All of my scans to date have been positive. What really helps is when the staff is very happy and positive. If they are kind and take the time to genuinely make conversation while they are preparing you for the scan, that can make a world of a difference to someone who is very nervous. Staff that are very bossy and make it seem like they are only there because they have to be can add to the patient's stress. If the patient is new, or this is one of their first scans, walking them through it and explaining everything slowly really helps as well.
6. Has there been anything specifically that a doctor, technician or receptionist has done that has impacted you either positively or negatively?

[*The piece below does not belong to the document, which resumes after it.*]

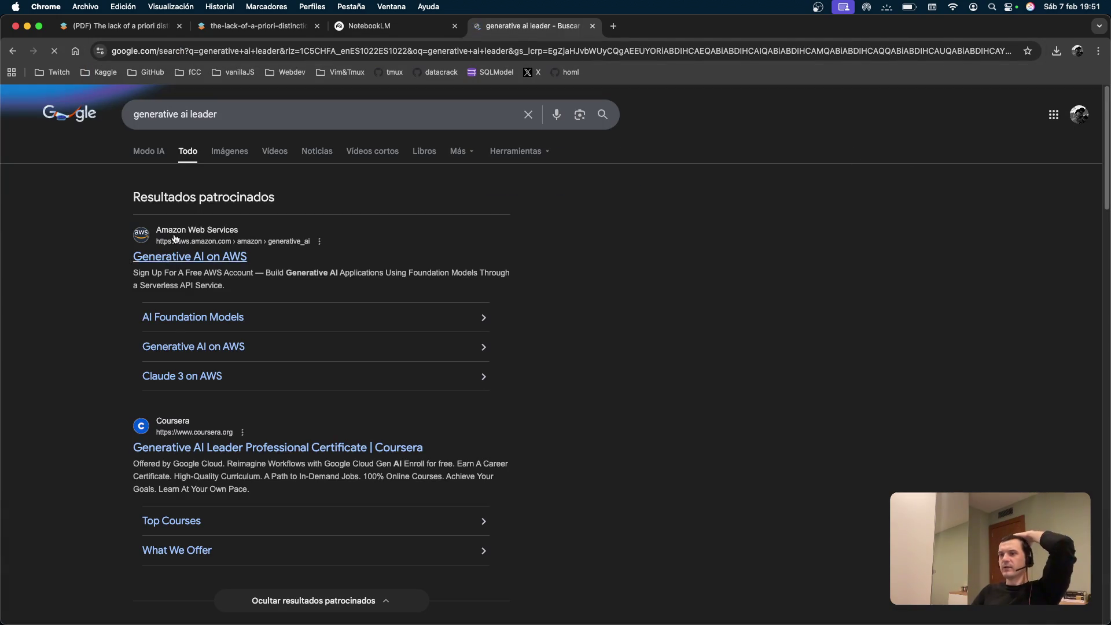
left_click(253, 110)
type("go")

I really appreciate it when medical staff share their insight and their knowledge. I know that this can only go to a certain extent as you don’t want to say the wrong thing, or give false information. For example: I once had a technician who asked me what cancer I had and told me that her friend had a similar cancer and did this treatment in the United States. This made me happy because I had looked into that specific treatment as plan B, but was not aware that it was available in the US. I have also had other technicians and doctors make suggestions as to how to deal with certain side effects of chemo or of the scans. They will share hacks that other patients have shared with them.
Compliments are also really nice. I have had technicians who have told me that my wig looked very real and very nice. There have also been technicians who have told me that I am looking great, despite being on a strong chemo regimen. Nothing excites cancer patients more than when someone points out their post-chemo hair growth progress. Small compliments like that can really help make the patient feel happier and more at ease.
Even something as small as offering a warm blanket to the patient to help them feel more comfortable can really go a long way.
7. Do you feel that the technicians who have done your scans have had real empathy to your situation and emotional state?
Yes, I have been very fortunate in that regard. Every technician that I have met during my cancer journey has been very kind and empathetic toward me.
8. What are some things the technicians could do to make your scan less anxious?
I think that explaining what is going on and how the scan process works, along with being positive and talking to the patient.